The Fletcher Challenge board recommended on Tuesday that shareholders accept a Royal Dutch Shell offer to pay $US1.03 billion ($2.5 billion) for the New Zealand and Bruneian assets of Fletcher Challenge Energy, and an Apache Corp offer of $US600 million for FCE's Canadian and Argentine assets. FCE shareholders are likely to vote on the takeover offer in January.
"While the FCL board recommendation may be good for Fletcher Energy shareholders, there are some real concerns," Mr Trundle said.
"I wonder if this will be good for other energy companies? Will this be good for Taranaki?
"The issues of most importance for Taranaki are ongoing gas supplies for the Taranaki Methanex plants and the associated $250 million development or deferral of the Pohokura gas field.
"Pohokura is an exciting economic opportunity for this region, particularly for the under-utilised engineering sector, and I would have serious concerns about any delay."
FCE has said it sees Pohokura as playing a large role in keeping the Methanex Motunui and Waitara Valley methanol plants operating to 2010 or beyond.
The plants employ about 250 people and contribute about $40 million annually to the Taranaki economy. FCE wants the Pohokura partners, including Shell, to spend up to $250 million over the next two years to bring the Pohokura project onstream.
Shell, however, in its August application to the Commerce Commission to take over FCE's New Zealand assets, said Pohokura should not be needed until 2009 or later if the Taranaki Methanex plants are gone.
Several industry commentators see this as Shell trying to force Methanex to relocate to Australia, where Shell is involved in the $2.8 billion Sunrise Gas project off the Northern Territory.
Mr Trundle was also concerned about the possibility of Shell controlling virtually all of Taranaki's onshore energy infrastructure, including both the Paritutu and Omata tank farms, and thus effectively controlling access to Port Taranaki - the only way of exporting petroleum products.
An industry commentator, who declined to be named, said the prospect of Shell controlling virtually all uncommitted gas in New Zealand, together with the onshore infrastructure, was frightening.

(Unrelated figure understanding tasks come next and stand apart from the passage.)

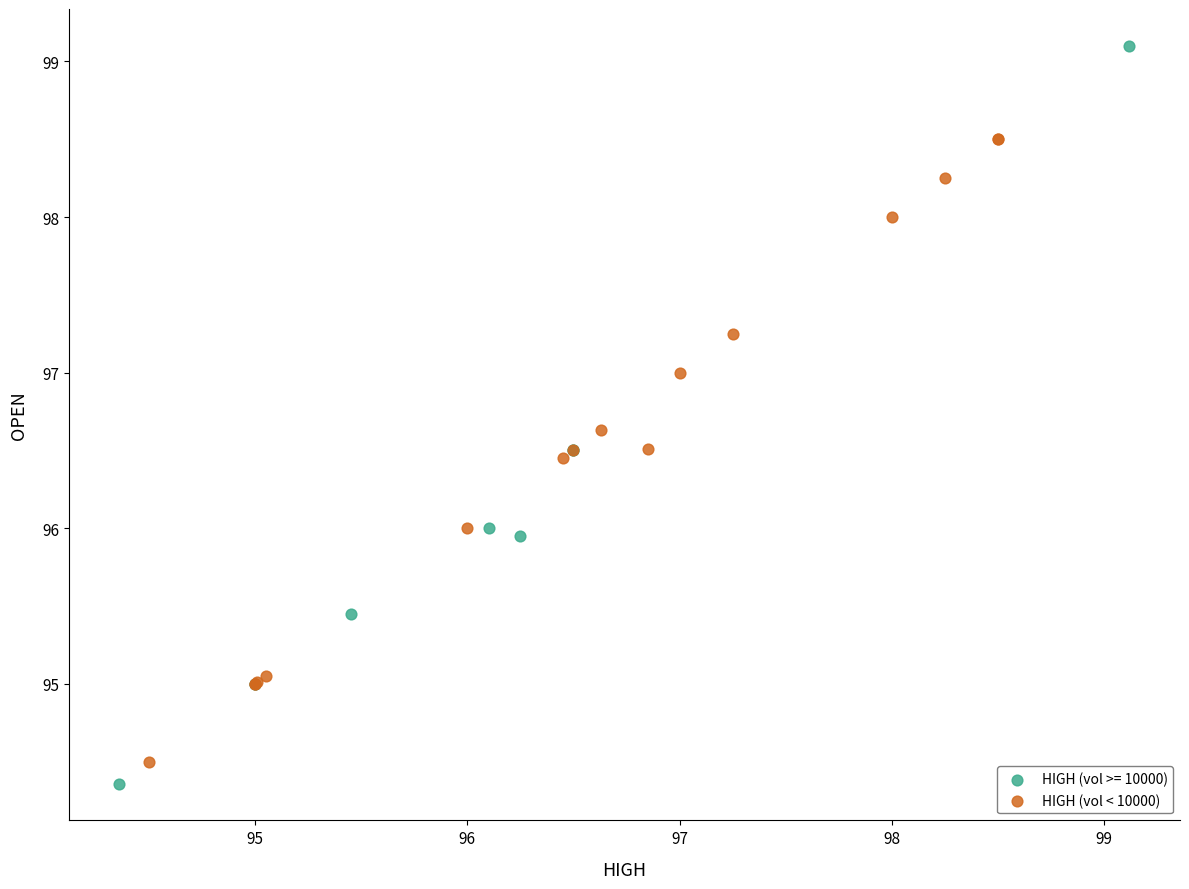

Which series has the widest spread of Y values?

HIGH (vol >= 10000)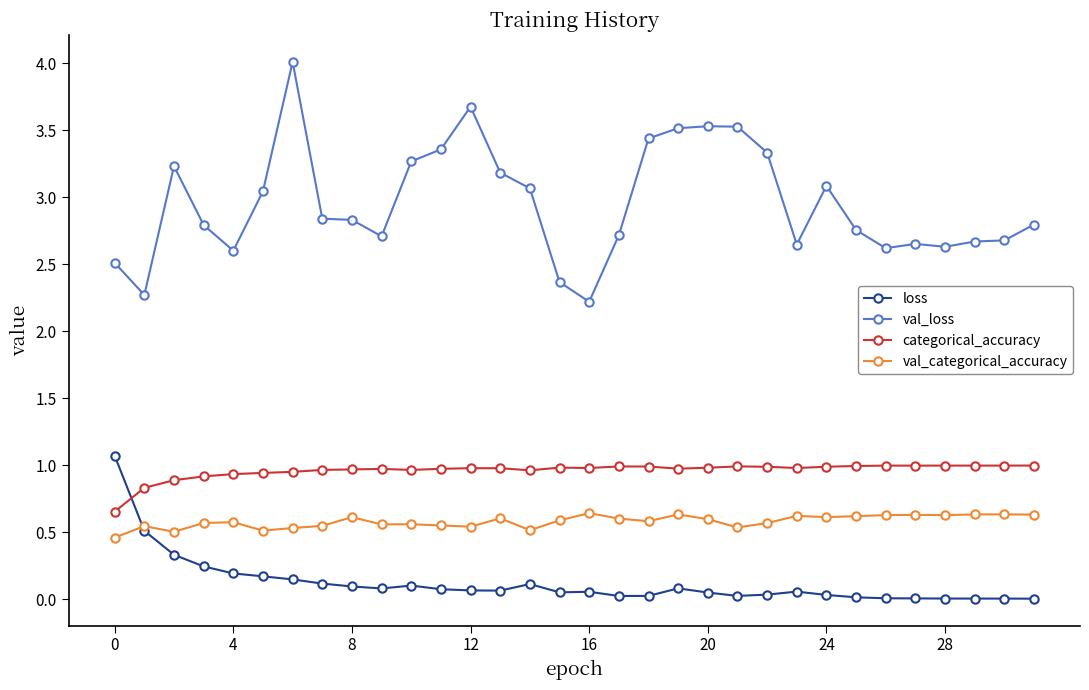

Is this an area chart (filled region under the line)?

No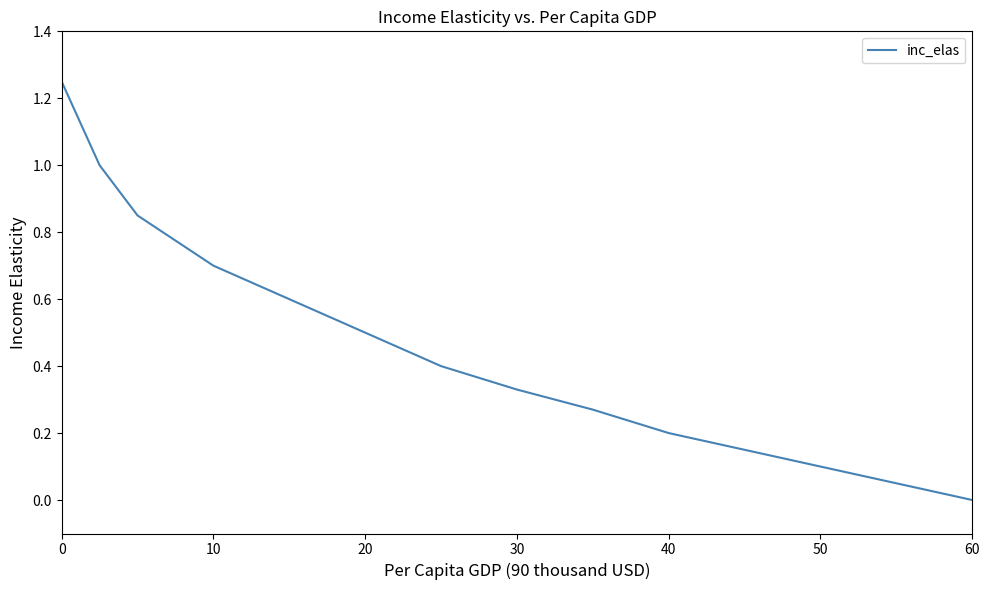

At which label is the value closest to 0?

60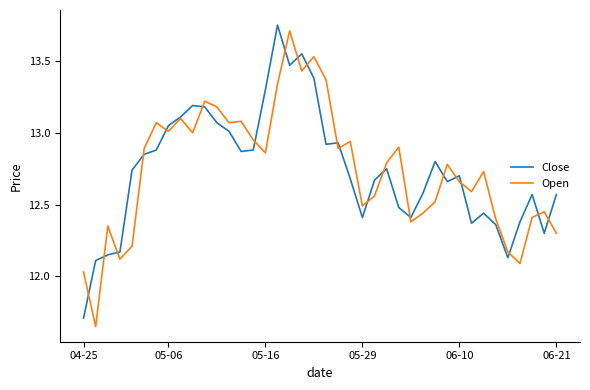

Which series has the widest spread of values?

Open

"This would discourage other explorers, particularly in Taranaki, from developing new fields. It will always be easier to use existing production stations, pipelines or port facilities than build new ones."
Another commentator said Shell already had clearly defined plans, which would involve significant redundancies for Fletcher Energy, including shutting FCE's Auckland head office and merging operations and production in Taranaki with Maui and Kapuni operator Shell Todd Oil Services, which is 50 per cent owned by Shell NZ.
There could be up to 150 redundancies out of a total of 185 FCE staff, with perhaps 50 or so well-paid Taranaki Fletcher's staff losing their jobs, which would take several million dollars a year out of the regional economy.
A successful Shell bid for FCE would see it end up with an 87.5 per cent interest in Maui, this country's largest gas resource, a 53.6 per cent share in the third-largest gas field, Pohokura, and 100 per cent of FCE's onshore McKee oil-gas field. This is in addition to its existing 50 per cent stake in Kapuni, the second-largest gas field, and its 49 per cent interest in the yet-to-be-developed offshore Maari-Pike oil field.
The size of the Pohokura discovery appears to be much larger than first thought, says the Ministry of Economic Development's Crown Minerals unit.
"Laboratory work and reservoir evaluation in the months following the discovery suggest that the Pohokura reserves will grow by roughly 30 per cent on the current mean estimate of 750 billion cubic feet of gas and 40 million barrels of condensate," Crown Minerals said in its newsletter, NZ Petroleum News.
"Considerable work has yet to be done to appraise the northern and southern limits of the field which has the potential to substantially lift reserves."